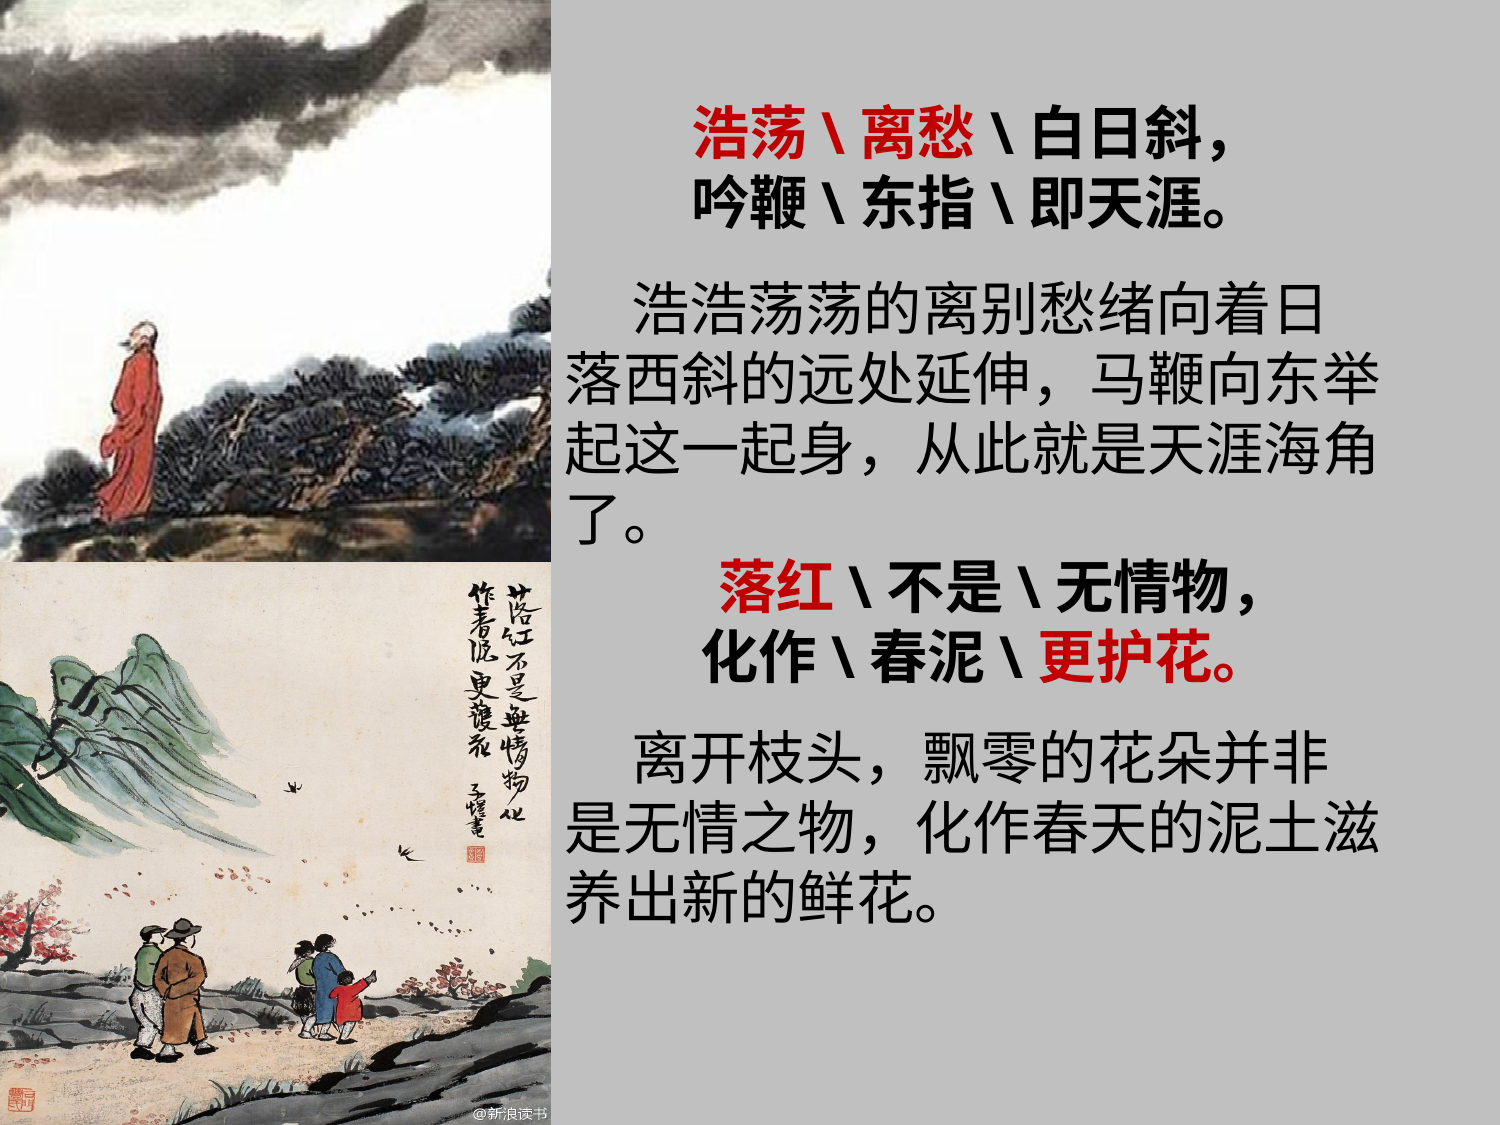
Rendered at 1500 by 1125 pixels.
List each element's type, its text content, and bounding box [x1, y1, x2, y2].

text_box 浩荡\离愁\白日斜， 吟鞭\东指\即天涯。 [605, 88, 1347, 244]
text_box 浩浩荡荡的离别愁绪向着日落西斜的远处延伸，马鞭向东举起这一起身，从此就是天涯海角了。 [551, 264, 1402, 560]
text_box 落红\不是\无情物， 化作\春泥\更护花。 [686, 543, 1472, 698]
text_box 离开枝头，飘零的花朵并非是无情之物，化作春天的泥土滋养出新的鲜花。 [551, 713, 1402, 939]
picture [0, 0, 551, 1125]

# # # # # # #

* **Instructions to follow**
Reprint the listing above exactly, without images.

* **Finished task**
Rendered at 1500 by 1125 pixels.
List each element's type, its text content, and bounding box [x1, y1, x2, y2].

text_box 浩荡\离愁\白日斜， 吟鞭\东指\即天涯。 [605, 88, 1347, 244]
text_box 浩浩荡荡的离别愁绪向着日落西斜的远处延伸，马鞭向东举起这一起身，从此就是天涯海角了。 [551, 264, 1402, 560]
text_box 落红\不是\无情物， 化作\春泥\更护花。 [686, 543, 1472, 698]
text_box 离开枝头，飘零的花朵并非是无情之物，化作春天的泥土滋养出新的鲜花。 [551, 713, 1402, 939]
picture [0, 0, 551, 1125]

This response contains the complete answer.